Dorrance, a member of the family that controlled the Campbell Soup Company, was a man of great wealth. He had a personal staff that performed a variety of tasks for him, ranging from gardening at his estate to flying his private airplane. He clearly was on very familiar terms with this staff (which numbered about 25 at his death) and seemed to take a personal interest in their well-being. On the other hand, he also seemed to be a very intimidating man: He did not rely very much on outside experts to advise him on the management of his personal estate and staff, and he did not disclose very much of his intentions with regard to the management of his estate and staff to others. Very little, it seems, was written down in any organized fashion.

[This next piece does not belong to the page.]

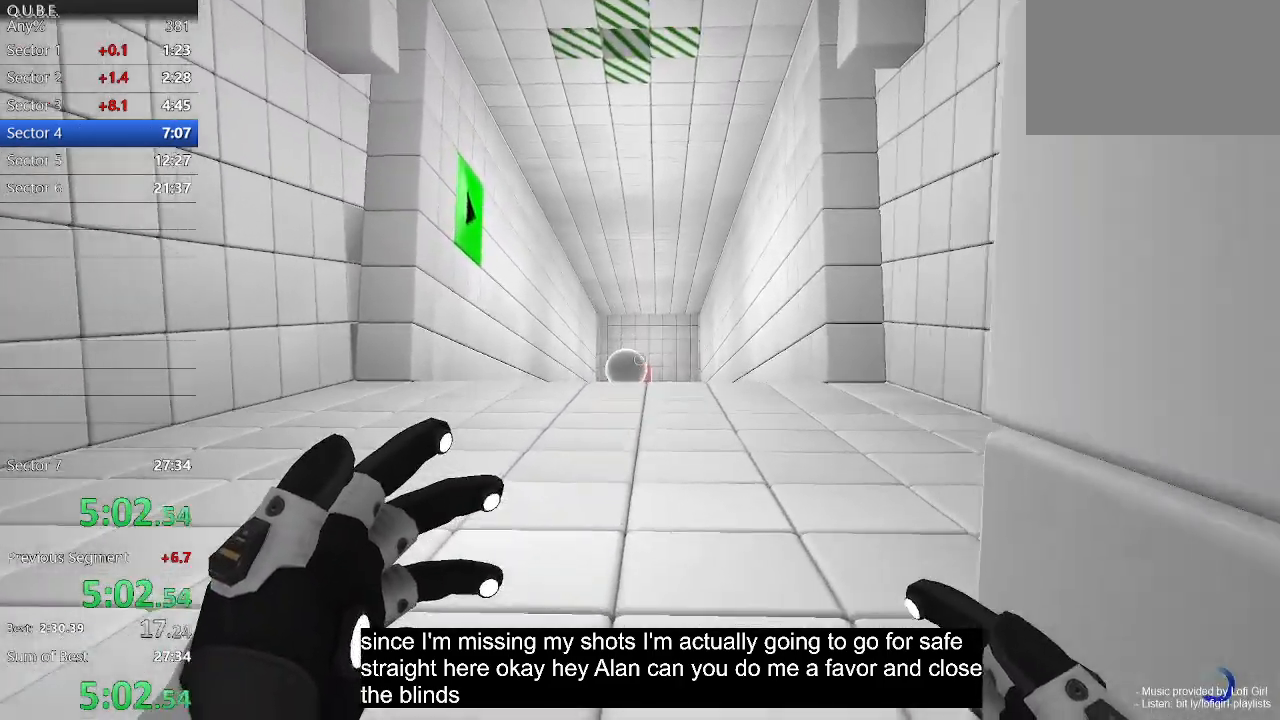
{"keys": ["w"], "mouse": [], "events": [[200, "d", "down"], [233, "d", "up"]]}
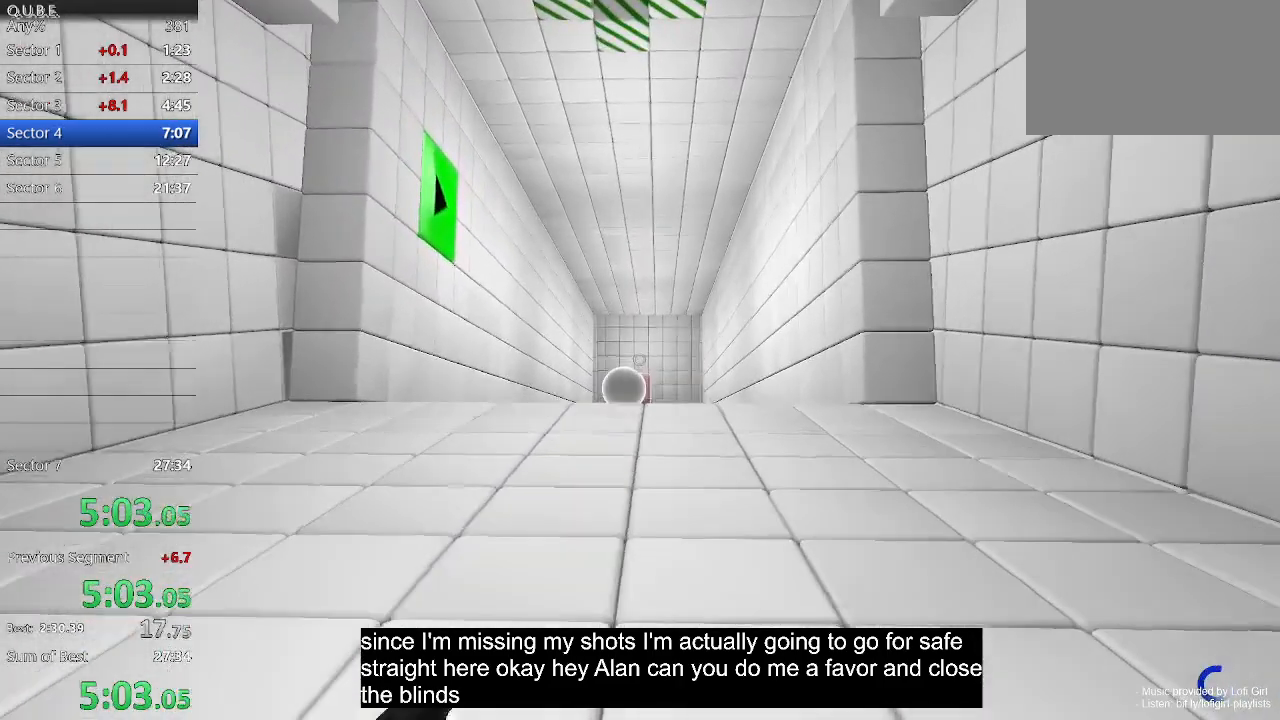
{"keys": ["w"], "mouse": [], "events": []}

Dorrance had a practice of retaining many of his employees on his payroll after he decided that they would be "permitted" to retire. He instructed his bookkeeper, Elizabeth Brown, to send paychecks to these employees and these payments were recorded in Ms. Brown's books as stipends sent to "pensioners." At the time of his death, eleven "pensioners" were receiving stipends. On the instruction of Alfred Novello, Dorrance's accountant, Ms. Brown recorded the "pensioners'" stipends on a W-4P form, rather than a W-2 form.
There is no evidence that Dorrance ever took a deduction under 26 U.S.C. § 401(a) for any contribution made by him on behalf of a participant in the alleged pension plan. It appears that Dorrance never placed in writing any description of the alleged plan or the criteria for eligibility under the alleged plan; nor did he establish a clearly demarcated source of funding for the alleged plan; nor did he submit the plan to the Internal Revenue Service to "qualify" it so that he could enjoy the tax benefits associated with 24 U.S.C. § 401(a).

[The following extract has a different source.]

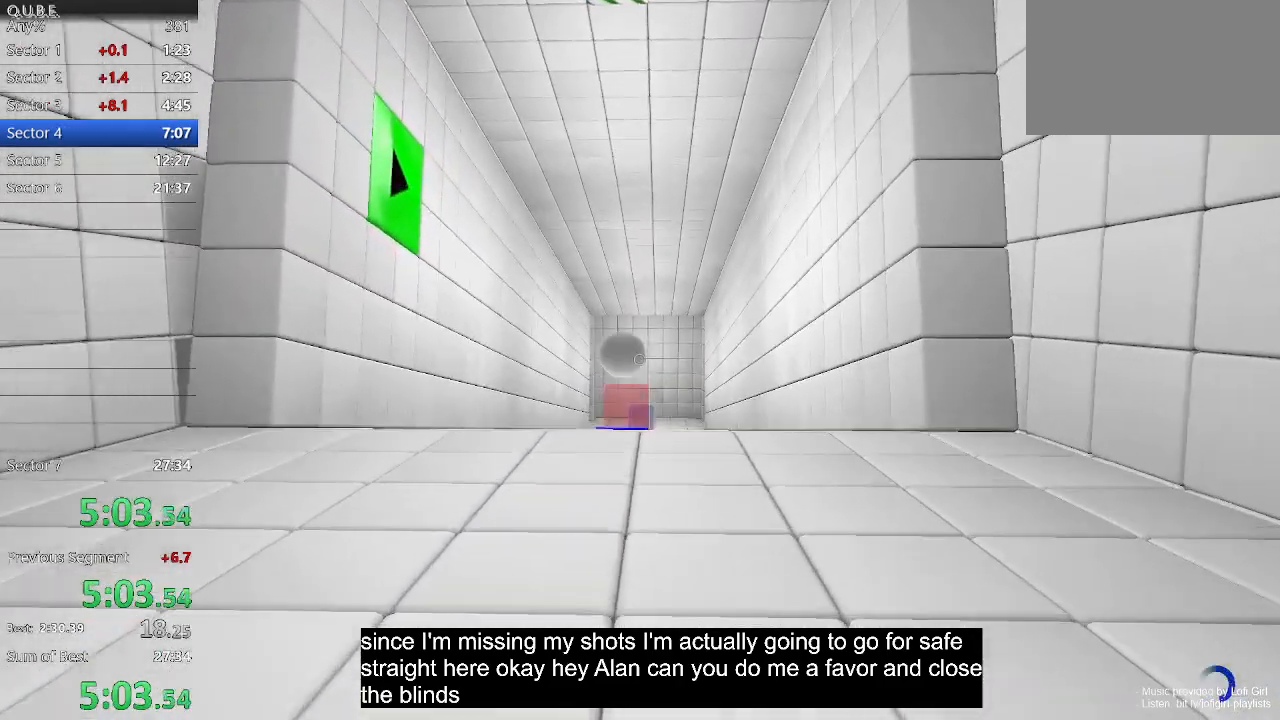
{"keys": ["d", "w"], "mouse": [], "events": [[400, "d", "down"]]}
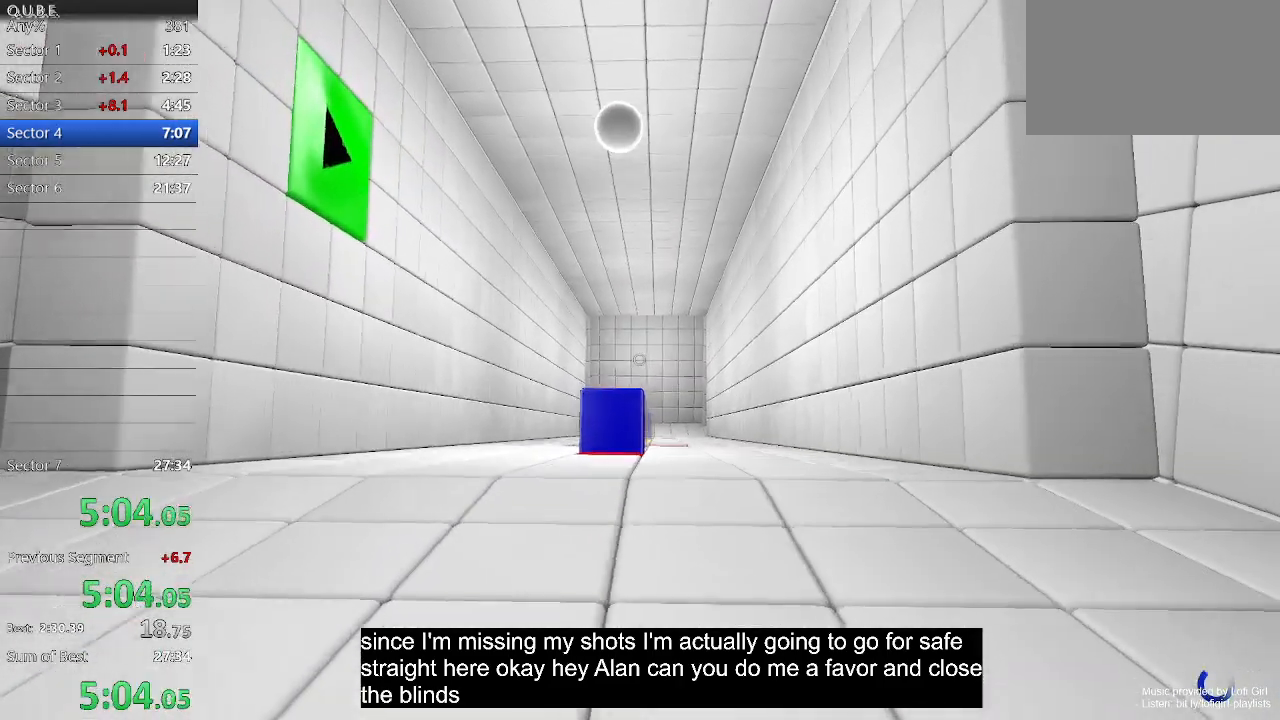
{"keys": ["d", "w"], "mouse": [], "events": [[167, "d", "up"], [400, "d", "down"]]}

It seems that every one of Dorrance's employees who were "retired" by Dorrance (always after reaching age 65 or older) began to receive checks in their capacity as "pensioners." At least two individuals who left Dorrance's employ to take other jobs apparently possessed no vested pension rights. Dorrance told at least one employee who asked--in order to determine whether to set up an Individual Retirement Account--that that employee had no pension through his employment with Dorrance.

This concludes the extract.